Background: The Arctic communities are socially vulnerable, yet they also have enormous inherent resilience and adaptive capacities leading to low COVID-19 mortality rates (except for Northern Russia) compared to their national counterparts. Thus, a conventional vulnerability approach to understanding pandemic risks across the Arctic seems insufficient. This study considers vulnerability and resilience as separate but interrelated and complementary facets of a risk assessment. Based on this premise, this study introduces a pandemic vulnerability-resilience framework that synthesizes underlying factors defining the Arctic communities’ susceptibility and ability to cope with and recover from disease outbreaks.

Methods: In particular, using North West Territories (NWT) communities as an example, we developed the pandemic vulnerability-resilience framework considering its communities’ vulnerability and resilience features.

Results: We found that highly vulnerable Indigenous communities ranked medium or high in resilience, whereas low-resilient non-Indigenous communities ranked low in vulnerability. The primary sources of resilience to a pandemic in remote Indigenous communities are traditional country food, the strength of knowledge systems, and geographic isolation. With respect to vulnerability, these communities are often found to be vulnerable in socioeconomic, demographic, housing, and transportation domains.

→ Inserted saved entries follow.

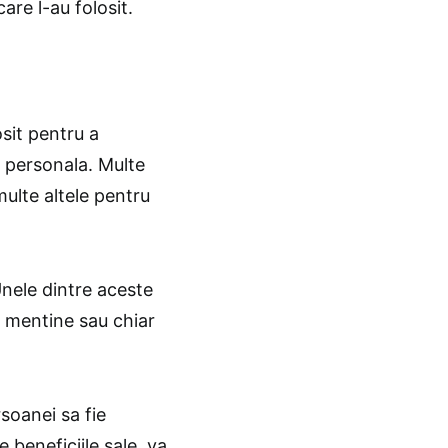
are l-au folosit.
sit pentru a
a personala. Multe
ulte altele pentru
Unele dintre aceste
, mentine sau chiar
soanei sa fie
e beneficiile sale, va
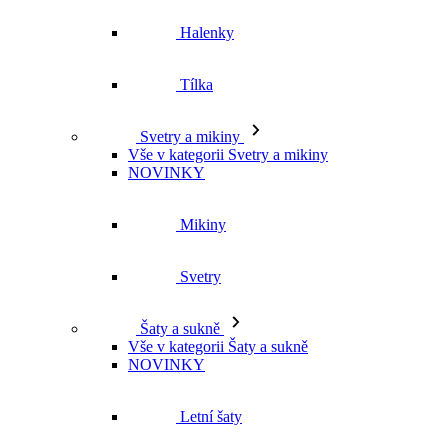
Tílka
Svetry a mikiny
Vše v kategorii Svetry a mikiny
NOVINKY
Mikiny
Svetry
Šaty a sukně
Vše v kategorii Šaty a sukně
NOVINKY
Letní šaty
Podzimní šaty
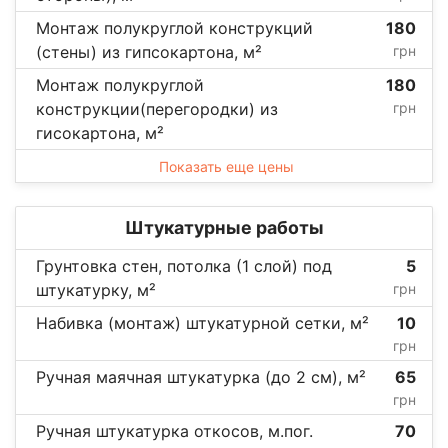
Монтаж полукруглой конструкций
180
(стены) из гипсокартона, м²
грн
Монтаж полукруглой
180
конструкции(перегородки) из
грн
гисокартона, м²
Показать еще цены
Штукатурные работы
Грунтовка стен, потолка (1 слой) под
5
штукатурку, м²
грн
Набивка (монтаж) штукатурной сетки, м²
10
грн
Ручная маячная штукатурка (до 2 см), м²
65
грн
Ручная штукатурка откосов, м.пог.
70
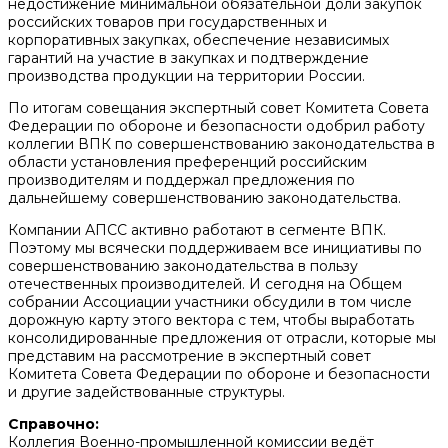
недостижение минимальной обязательной доли закупок
российских товаров при государственных и
корпоративных закупках, обеспечение независимых
гарантий на участие в закупках и подтверждение
производства продукции на территории России.
По итогам совещания экспертный совет Комитета Совета
Федерации по обороне и безопасности одобрил работу
коллегии ВПК по совершенствованию законодательства в
области установления преференций российским
производителям и поддержал предложения по
дальнейшему совершенствованию законодательства.
Компании АПСС активно работают в сегменте ВПК.
Поэтому мы всячески поддерживаем все инициативы по
совершенствованию законодательства в пользу
отечественных производителей. И сегодня на Общем
собрании Ассоциации участники обсудили в том числе
дорожную карту этого вектора с тем, чтобы выработать
консолидированные предложения от отрасли, которые мы
представим на рассмотрение в экспертный совет
Комитета Совета Федерации по обороне и безопасности
и другие задействованные структуры.
Справочно:
Коллегия Военно-промышленной комиссии ведёт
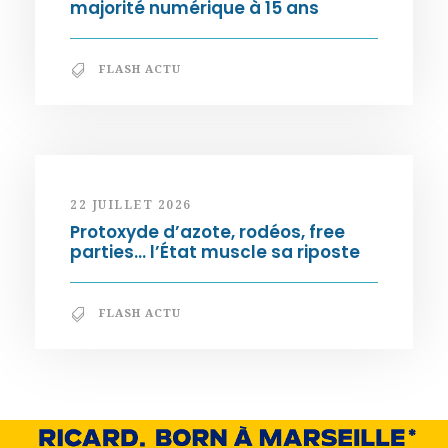
majorité numérique à 15 ans
FLASH ACTU
22 JUILLET 2026
Protoxyde d’azote, rodéos, free
parties… l’État muscle sa riposte
FLASH ACTU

Conclusion: High-resilience communities, even though highly vulnerable, have capacities to cope with or recover from the pandemic. Low-resilience communities will be less impacted by a pandemic only if they are low in vulnerability. Considering either vulnerabilities or resilience would result in the misallocation of resources thus this study recommends a combined assessment of both. Thus, the proposed pandemic vulnerability-resilience framework enables community leaders and/or government officials at different levels to identify the indicators which are below par or thresholds and plan interventions accordingly.